***** Kaynak metin *****

İçimiz münafık, ajan, casus, fitneci dolmuş, farkında değiliz.
Yakın zamanlara kadar bozuk dediğimiz düzenin haram nimet ve rantlarını kapışanlara sorarsanız durum çok iyidir.
Namaz terk edilmiş ve halkın büyük kısmı şehvetlerine uymuş.
Fısk, fücur, büyük günahlar küstahça âşikâre işlenir olmuş.
İktisat, ticaret, iş hayatı bozulmuş.
İnsanlık yerlere serilmiş.
Komşuluk hakları ayaklar altında.
Bedevîlik ve ârabîlik kültürü veya kültürsüzlüğü hakim olmuş.
Cehalet ve kültürsüzlük o raddelere gelmiş ki, Müslümanlar bin yıllık dinî yazılarıyla okuyup yazamıyor.
Halkın büyük bir kısmı en basit ve özet ilmihalini bilmiyor.
Dinde reform, dinde yenilik, dinde değişiklik, dini sulandırma fitne ve fesadı yaygın hale gelmiş.

***** Verilen materyal *****

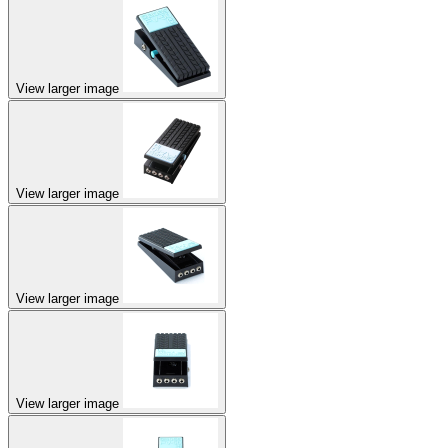
View larger image
View larger image
View larger image
View larger image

*****

▸ Talimatınız:
Lütfen kaynak metinde "Namaz terk edilmiş" ifadesinden "iş hayatı bozulmuş." ifadesine kadar uzanan bölümü hiçbir değişiklik yapmadan yeniden yazın. Verilen materyal bu işte hiçbir rol oynamıyor.

▸ Yazılı yanıt:
Namaz terk edilmiş ve halkın büyük kısmı şehvetlerine uymuş.
Fısk, fücur, büyük günahlar küstahça âşikâre işlenir olmuş.
İktisat, ticaret, iş hayatı bozulmuş.